▸ What you need to do: Please extract the part of the advice column that starts at "You don’t seem" and ends at "a group meditation.", copying it word for word.

[Given text — start]

The group leader became irate. He said aloud to the group that I was distracting and that no one should read what was in the chat.
I found that odd because if he did not want it, he could have disabled the chat function in Zoom.
At the end of the meeting, I told everyone that I hoped they enjoyed looking at the beautiful full moon and signed off.
The teacher contacted me after the session and said that I had been disruptive. I had not. Nonetheless, he suggested that I find a different group.
I live in a small town and there is no different group. (I do have a weekly online group with a different teacher.)
Before this incident, I privately asked him to stop saying unkind things about his ex-girlfriend behind her back on a public newsletter that was distributed to his subscribers. I said that I did not know this woman and did not think it was fair for him to share personal details about her online. I think that request might have made him bristle toward me.
I had hoped to make friends there. Do you have any suggestions?
Dear Stargazer: Wow, and I thought middle school was full of drama!
I don’t have any personal experience with meditation groups, but when there is a leader who has organized and is offering what sounds like a guided meditation, participants should not weigh in verbally or textually unless invited.
Using the online “chat” function, you made a benign comment directed to the group, but if you had made this comment verbally during an in-person class, the group leader would likely have asked you not to speak.
It seems most logical that he simply forgot to disable the “chat” function.
After being corrected during class, you decided to once again interject a thought directed to the group before “quickly signing off.”
You don’t seem to want to meditate. You want to communicate. There’s nothing wrong with that, unless you are trying to do so during a group meditation.
Your leader might be retaliating for a previous unrelated incident, but it’s his group. He can run it however he wants.
It’s a shame that you don’t have any other groups to join — except that (according to you) you do.
Drawing your own boundaries — and respecting others’ — is a vital element in friendship-building. This sounds like something you should meditate on.

[Given text — finish]
[Listed records — start]

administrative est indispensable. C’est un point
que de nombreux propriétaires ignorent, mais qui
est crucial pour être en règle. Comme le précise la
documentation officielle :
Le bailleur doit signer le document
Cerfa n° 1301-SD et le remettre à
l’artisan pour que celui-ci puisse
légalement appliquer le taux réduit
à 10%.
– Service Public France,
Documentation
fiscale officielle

[Listed records — finish]

▸ Answer to the exercise:
You don’t seem to want to meditate. You want to communicate. There’s nothing wrong with that, unless you are trying to do so during a group meditation.